Presidente do Partido Liberal rebate Carlos Feijó
OPINIÃO
LUÍS DE CASTRO/ Presidente do Partido Liberal.
Ouvi, com profunda preocupação, a entrevista do Sr. Carlos Feijó sobre o estado do nosso sistema de ensino.
Concordo com o diagnóstico de que o sistema educacional angolano está em crise. Mas não consigo ignorar uma questão fundamental: que legitimidade política e moral tem quem hoje critica o sistema sem antes fazer uma profunda introspecção sobre a sua própria responsabilidade na construção do país que temos?
Estamos a falar de alguém que foi Ministro de Estado, Chefe da Casa Civil do Presidente da República e membro da estrutura dirigente do partido que sustenta o Governo. Portanto, antes de apontar o dedo ao sistema, seria intelectualmente honesto perguntar: qual foi a nossa responsabilidade na construção deste sistema?
É PRECISO FAZER MEA CULPA.
Também me chamou a atenção alguma confusão entre o método socrático e o aristotélico. Sócrates ensinava sobretudo através do questionamento e do diálogo; Aristóteles procurava sistematizar o conhecimento através da observação, da lógica e da demonstração.
Há muito que defendo uma educação baseada naquilo que chamo de CHAVE DA VIDA:
C — Conhecimento
H — Habilidades
A — Atitudes
V — Valores
E — Ética
E é justamente na Ética que está uma das maiores crises de Angola.

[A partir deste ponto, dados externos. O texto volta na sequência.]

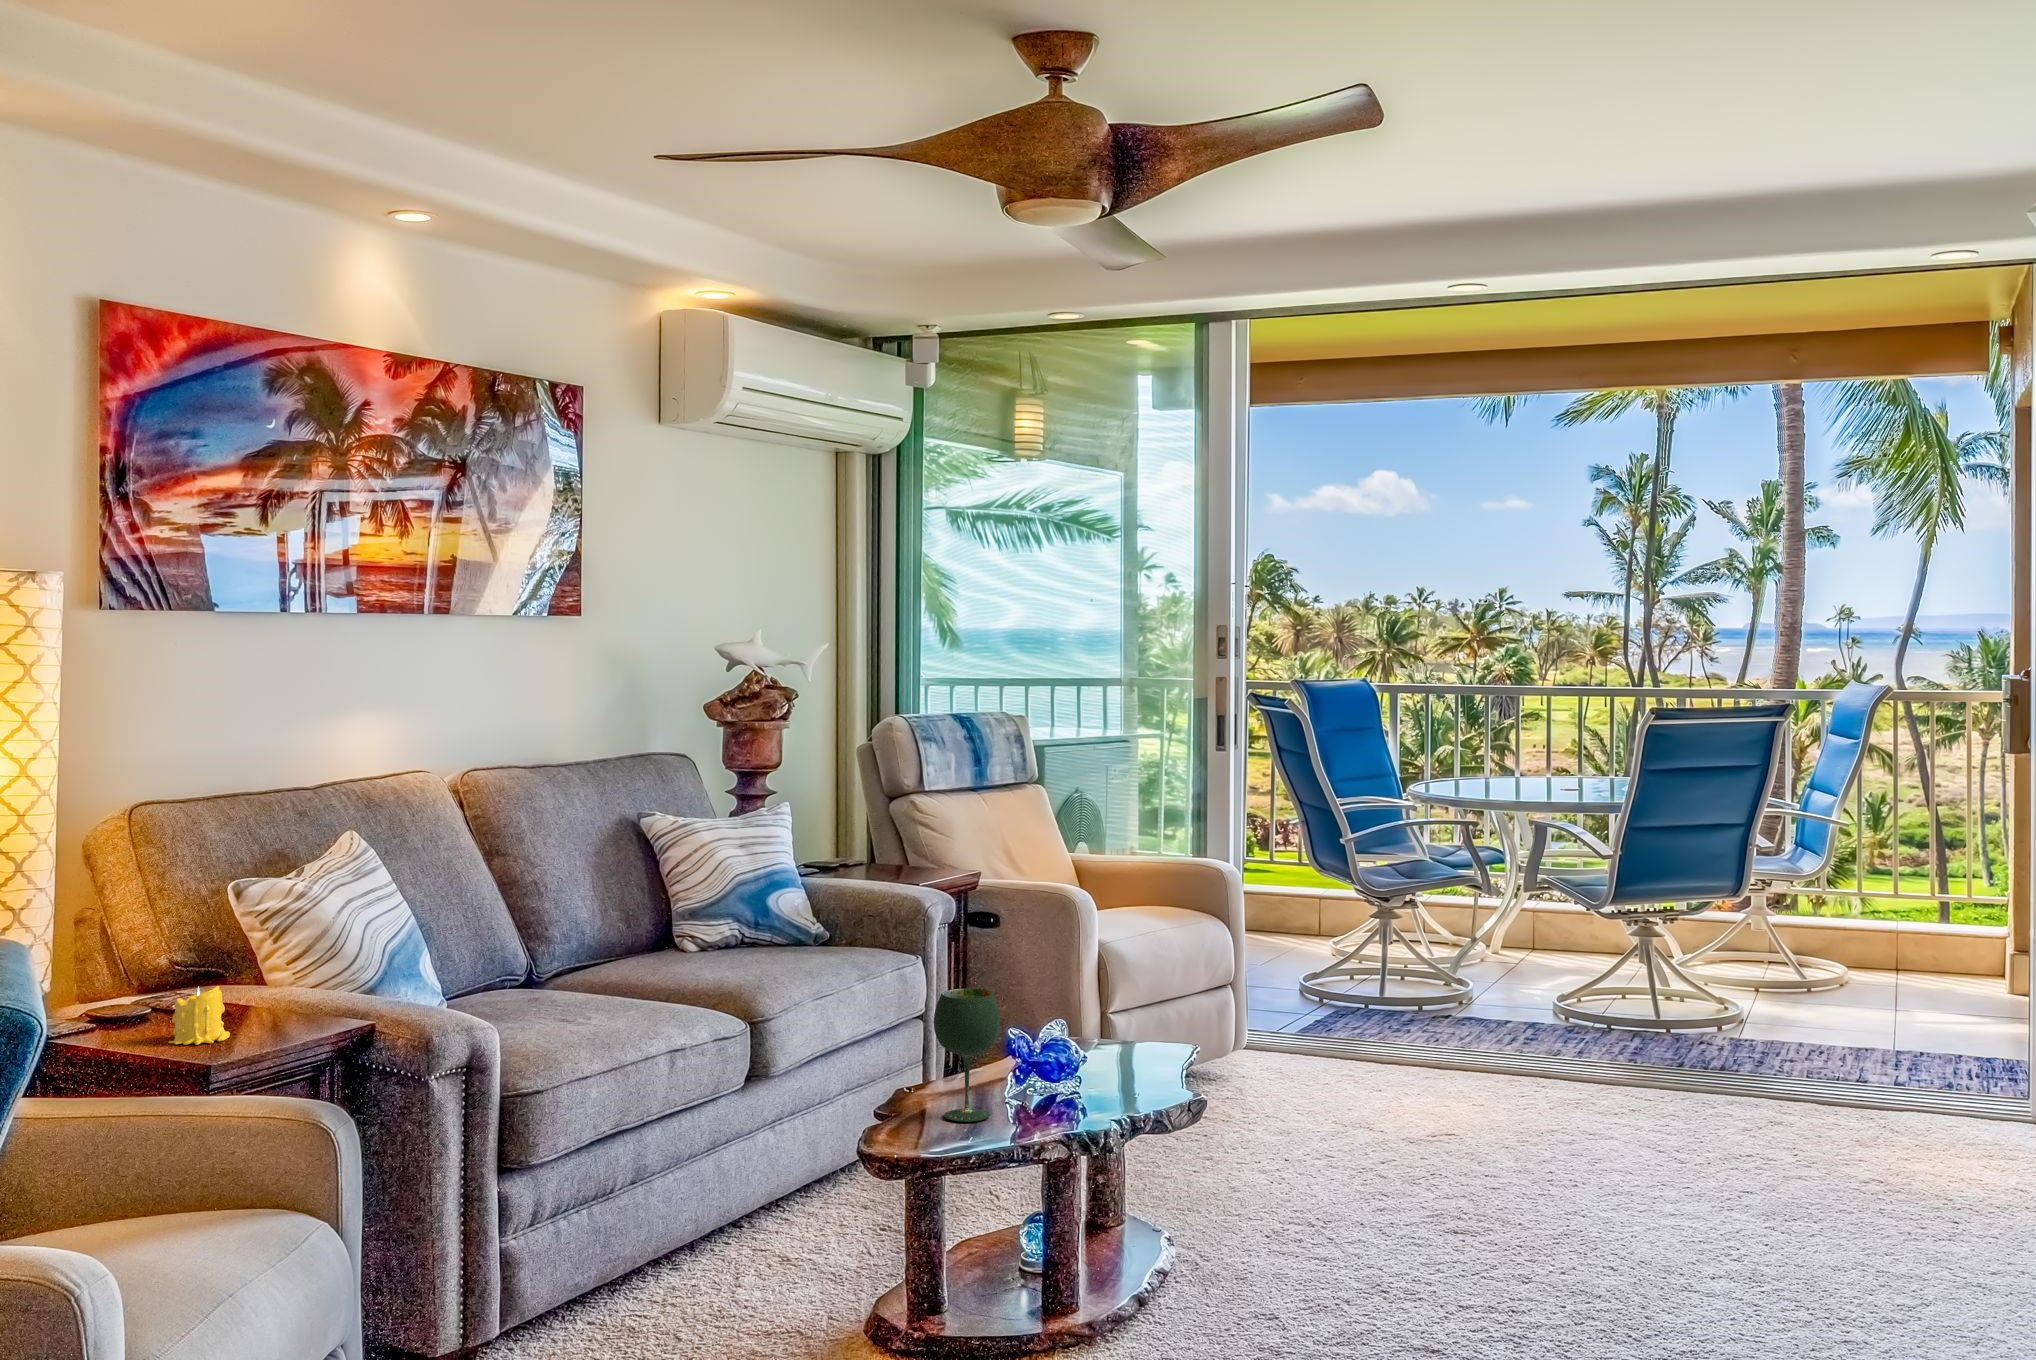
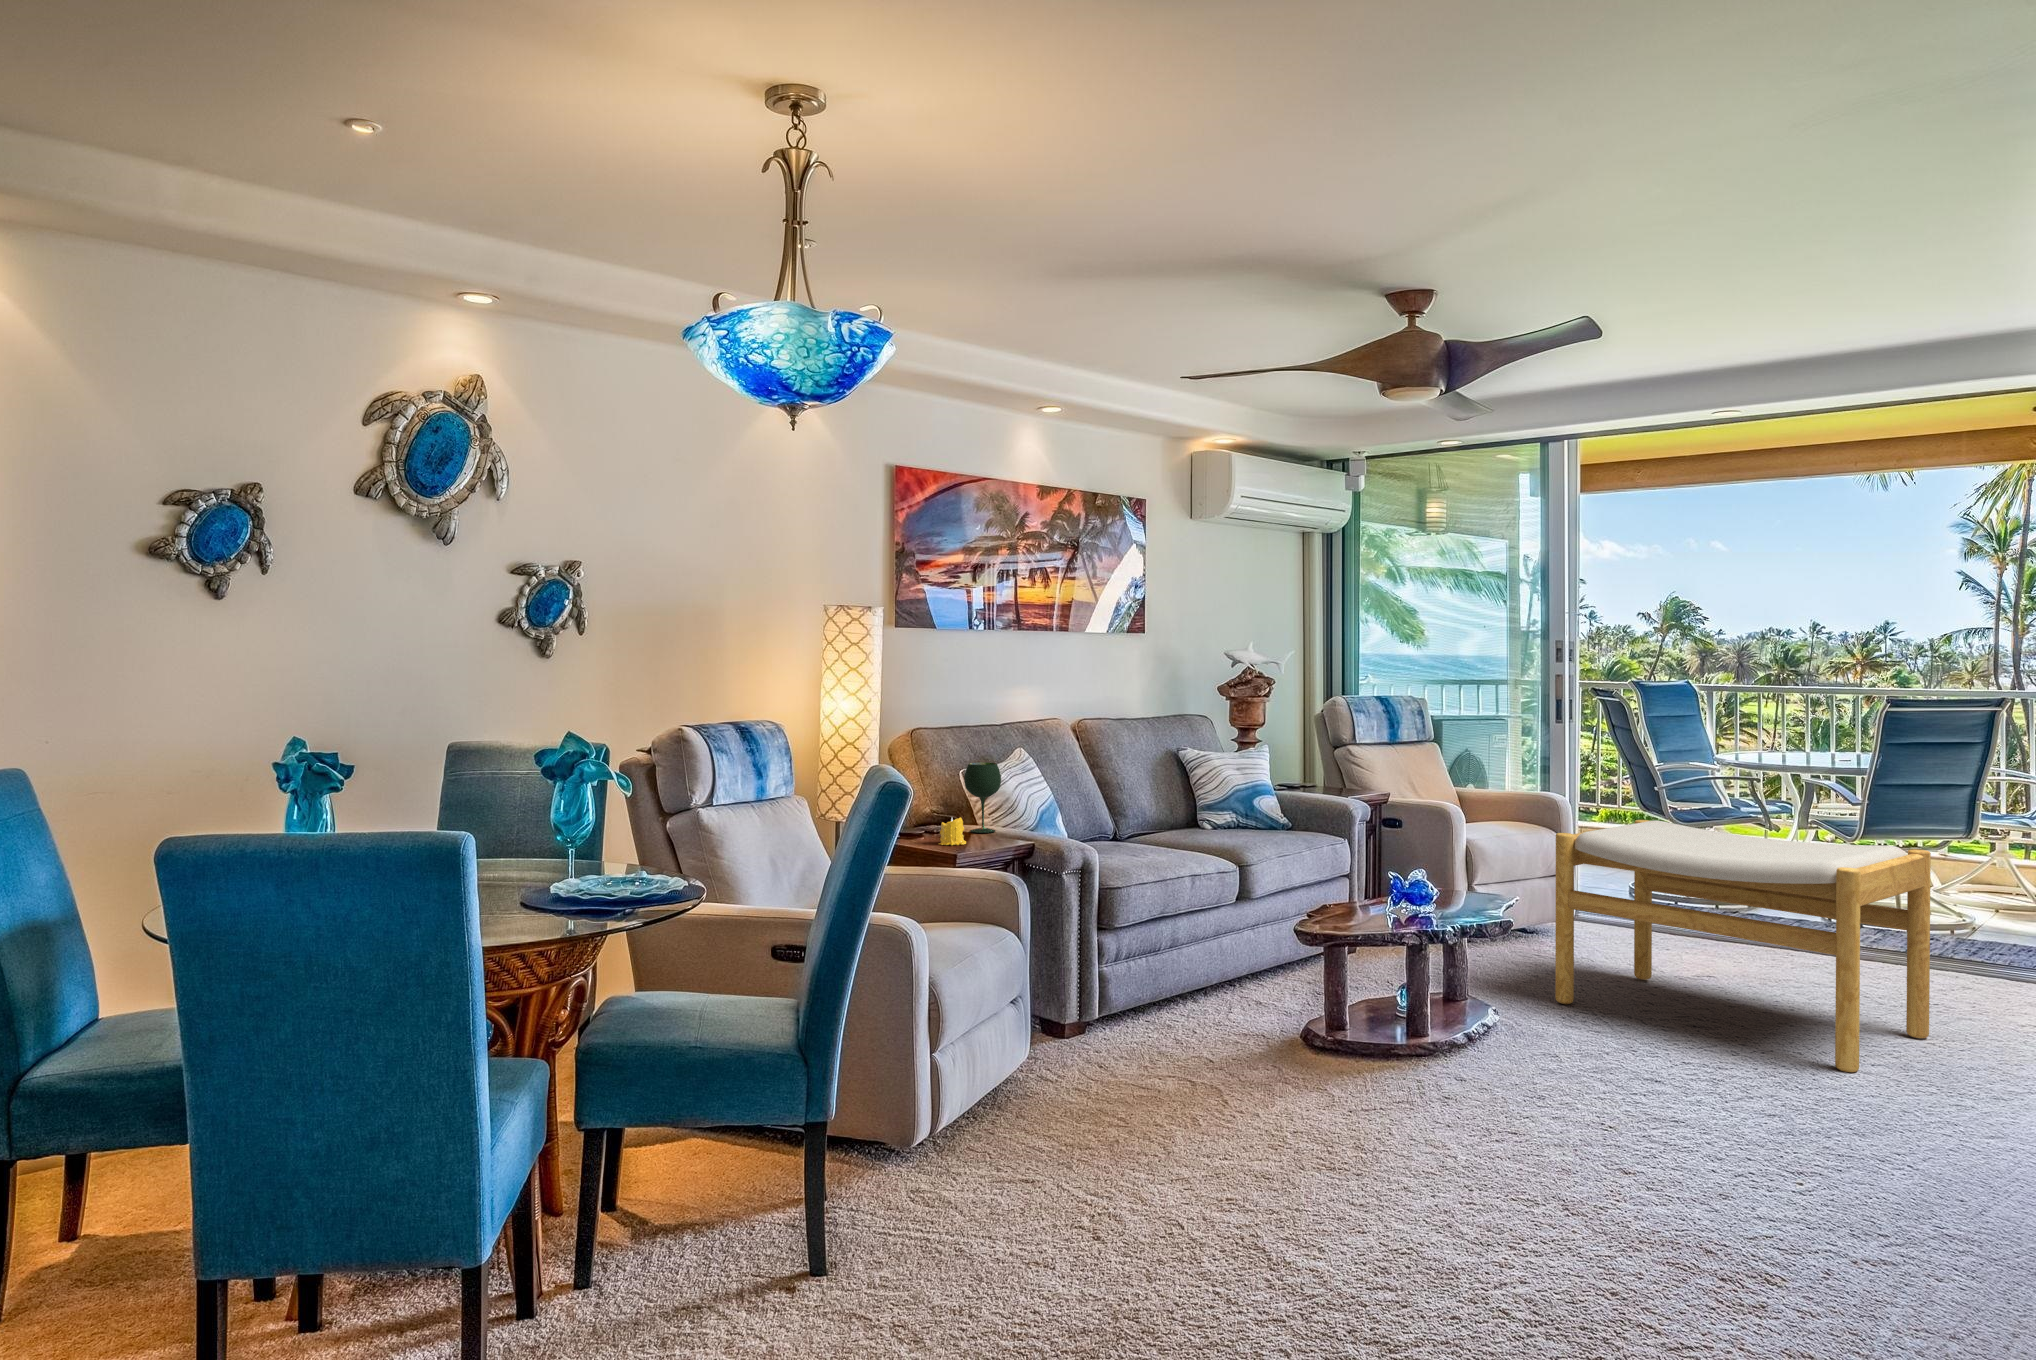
footstool: none [1249,906,1749,1290] -> present [1555,820,1931,1073]
wine glass: present [934,988,1000,1122] -> present [964,762,1001,833]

Podemos construir universidades, formar doutores e multiplicar licenciados. Mas, se não formarmos homens e mulheres com carácter, sentido de responsabilidade, respeito pela coisa pública e compromisso com a verdade, continuaremos a produzir quadros tecnicamente preparados para reproduzir os mesmos vícios.
E HÁ UMA PERGUNTA QUE NÃO PODE SER EVITADA.
Num debate sobre a Constituição de 2010, ouvi o Sr. Carlos Feijó relatar, com aparente orgulho, que José Eduardo dos Santos lhe terá dito, juntamente com o Dr. Bornito de Sousa, que aquela Constituição não seria para ele, mas para o seu sucessor.
A MINHA PERGUNTA É SIMPLES:
Se um engenheiro percebeu que havia uma concentração excessiva de poderes no Presidente da República, como é que os juristas que participaram na elaboração daquele texto constitucional avançaram mesmo assim? E por que razão alguém se sentiria orgulhoso de contar esse episódio?
ESTA NÃO É APENAS UMA QUESTÃO CONSTITUCIONAL.
É uma questão de responsabilidade intelectual, política e, sobretudo, ética.
Por isso, quando falamos em reformar o sistema de ensino, não devemos apenas mudar currículos. Precisamos de formar uma nova geração com conhecimento, competência, valores e ética.
E talvez seja necessário começar por nós próprios.
Porque quem pretende reformar a educação de Angola também deve ter a coragem de ser examinado pela história.
A mudança que Angola precisa não é apenas de novos conteúdos. É de uma nova cultura.